▶ About this task
Counting from the line that holds "nose: (947, 499)", return each line exactly, through and including the last line of the entries.

▶ Data supplied

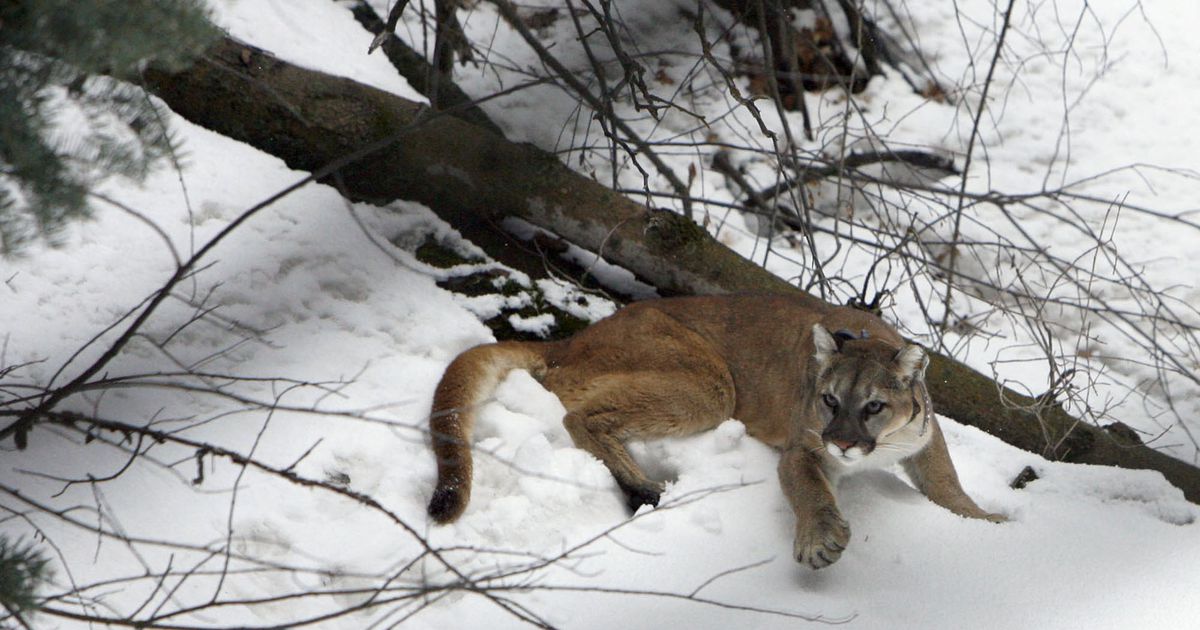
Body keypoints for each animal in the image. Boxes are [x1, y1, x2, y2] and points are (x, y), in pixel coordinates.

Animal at [422, 292, 1003, 566]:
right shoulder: (803, 448)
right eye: (829, 400)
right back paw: (644, 487)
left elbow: (947, 482)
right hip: (709, 383)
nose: (840, 441)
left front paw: (987, 522)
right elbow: (811, 491)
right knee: (578, 414)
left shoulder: (924, 438)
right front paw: (820, 541)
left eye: (875, 406)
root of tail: (577, 338)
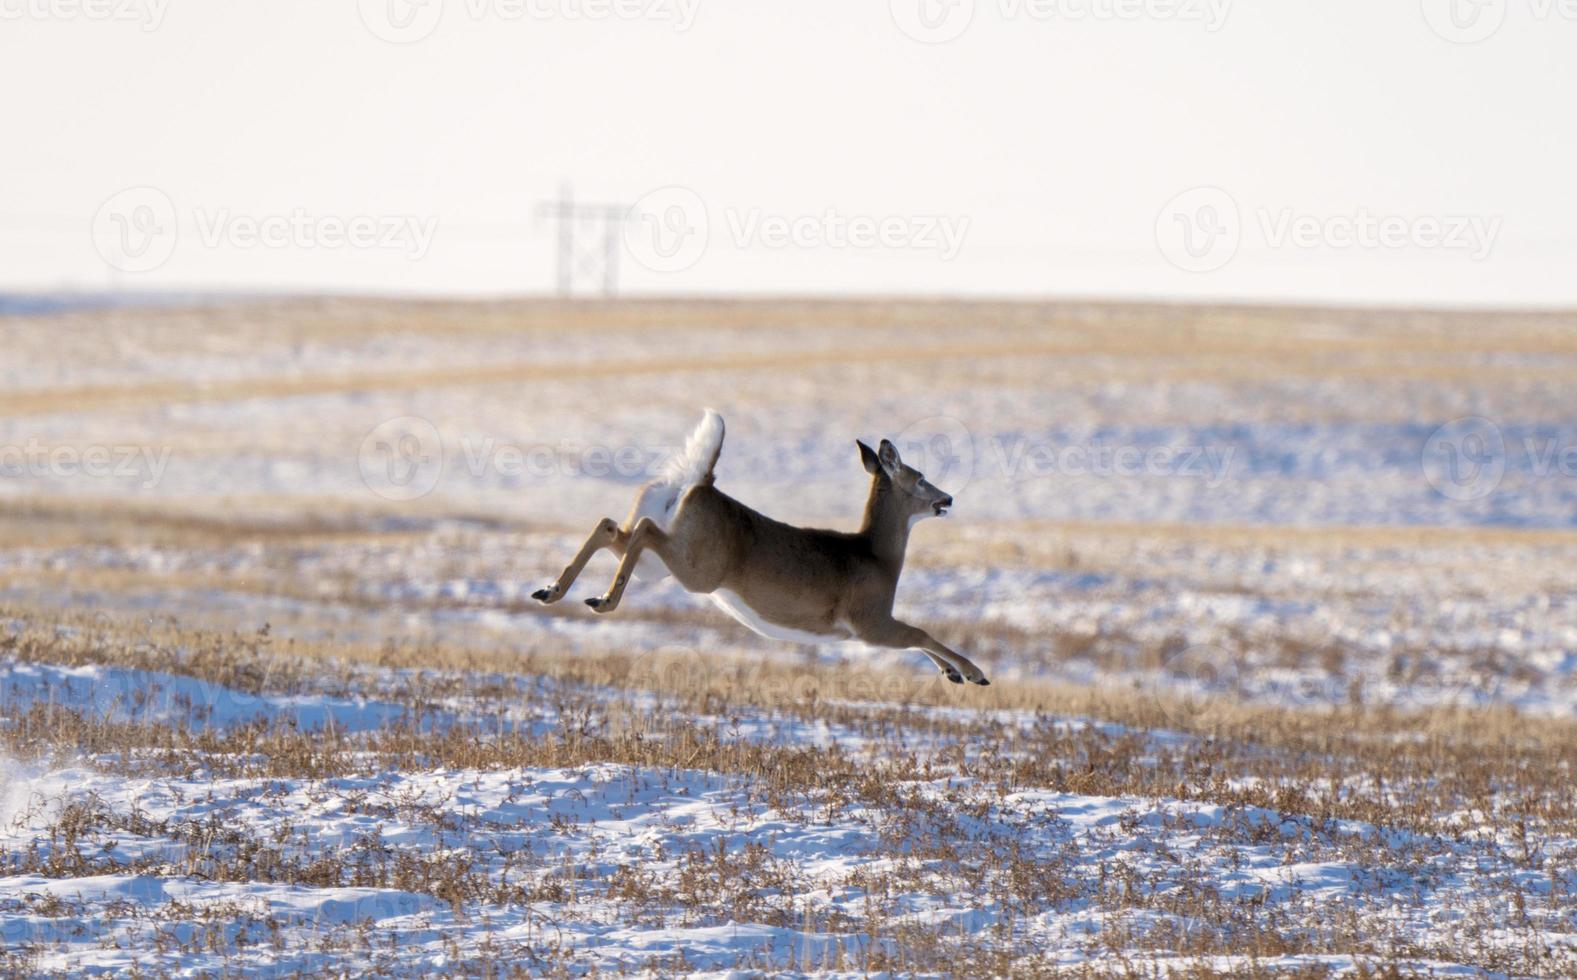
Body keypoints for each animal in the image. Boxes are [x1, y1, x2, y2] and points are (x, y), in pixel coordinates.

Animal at [536, 410, 990, 684]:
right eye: (920, 477)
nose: (947, 499)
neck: (878, 557)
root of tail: (698, 484)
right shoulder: (868, 621)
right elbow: (922, 632)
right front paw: (973, 672)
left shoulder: (872, 625)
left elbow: (919, 637)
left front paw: (953, 674)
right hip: (697, 568)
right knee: (643, 529)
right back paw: (602, 600)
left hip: (659, 562)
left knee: (612, 526)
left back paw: (552, 591)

▶ Result of this task
nose: (947, 499)
neck: (878, 557)
root of tail: (698, 484)
right shoulder: (868, 621)
right elbow: (922, 632)
right front paw: (973, 672)
left shoulder: (872, 625)
left elbow: (919, 637)
left front paw: (953, 674)
right hip: (697, 568)
right knee: (643, 529)
right back paw: (602, 600)
left hip: (659, 562)
left knee: (612, 526)
left back paw: (552, 591)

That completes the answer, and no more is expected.